Real estate investment trusts (REITs) can be a wonderful investment opportunity for those looking for a hands-off investment that still provides a reliable income. REITs are publicly traded companies that invest in commercial real estate, paying up to 90% of their taxable income in the form of dividends to shareholders. Participating investors can gain access to real estate in a variety of sectors across multiple industries and markets, all without any active management of the real estate themselves. Before investing in a REIT, do your due diligence on REIT taxation and speak with a professional to see if the income you would earn from a REIT would negatively affect you in retirement or not.
2. Mortgage notes or private lending
It's fairly common practice for experienced and veteran landlords heading into retirement years to offer their investment properties for sale with owner financing. Owner financing means the property owner holds a mortgage on the property for the buyer and receives installment payments over time. This offers tax advantages to the seller, reducing their capital gains burden at the time of sale.
While this method of selling real estate may not be advantageous for all investors in retirement, because there's always a risk the buyer stops paying at one point or another during the life of the loan, it can be a viable option for producing consistent cash flow without any active ongoing management, especially when utilizing a third-party servicing company.

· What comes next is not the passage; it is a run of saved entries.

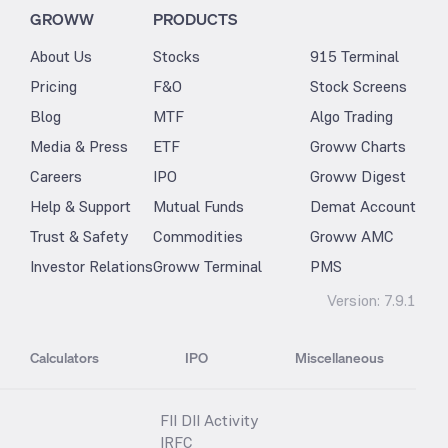
GROWW
PRODUCTS
About Us
Stocks
915 Terminal
Pricing
F&O
Stock Screens
Blog
MTF
Algo Trading
Media & Press
ETF
Groww Charts
Careers
IPO
Groww Digest
Help & Support
Mutual Funds
Demat Account
Trust & Safety
Commodities
Groww AMC
Investor Relations
Groww Terminal
PMS
Version:
7.9.1
Calculators
IPO
Miscellaneous
FII DII Activity
IRFC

Another option available to investors, especially those who have large retirement accounts such as a solo 401K or individual retirement account (IRA), is to become a private lender offering short- or long-term loans to investors and home buyers who are in need of alternative financing solutions. Private lending makes up a large portion of the investor marketplace and can provide consistent cash flow and above-average returns (10% or higher) -- but again, not without risk.
There is always a chance the borrower stops paying, which would require you to foreclose or seek legal action to regain title to the property. Additionally, this method of lending also requires more ongoing management, especially with short-term loans, as you need to vet each lending opportunity and borrower.
3. Own a third-party managed investment
While many investors in retirement choose to minimize their real estate holdings to simplify their estate and reduce their active participation in managing the rental properties, there can be benefits to owning a rental property in retirement, especially if it's managed by a third-party company. Rental real estate, whether it be single-family rental properties or commercial rental property, provides cash flow and a number of tax advantages and deductions.
A third-party manager can handle all of the day-to-day tasks, including leasing, collecting rent, coordinating repairs and improvements, and more. However, this investment will still require you to monitor and manage the management company or property manager. Monthly, quarterly, or annual reviews will still be required to ensure the investment is operating as it should be unless you hire an asset manager to do this for you.
In order for this to work and for you to truly achieve passive income without active participation while adjusting for risk, your real estate portfolio should include a variety of rental investments across multiple markets, which can be difficult to accomplish if your investments have been in one primary market for the past few decades.
4. Transition your current investments into a diversified portfolio
If you own real estate but have the desire to sell, you can transition your wealth to more tax-advantaged retirement income. Realized is a firm that helps those entering retirement or of retirement age who currently own property reallocate their wealth by utilizing a 1031 exchange, placing qualified investment funds into a diversified portfolio of institutional quality investment properties.
While no two retirement situations are alike, there are certain investments that work well for many retirees. Speaking with a professional such as a financial advisor, estate planning attorney, or accountant can help you adjust your real estate holdings to meet your exact portfolio requirements.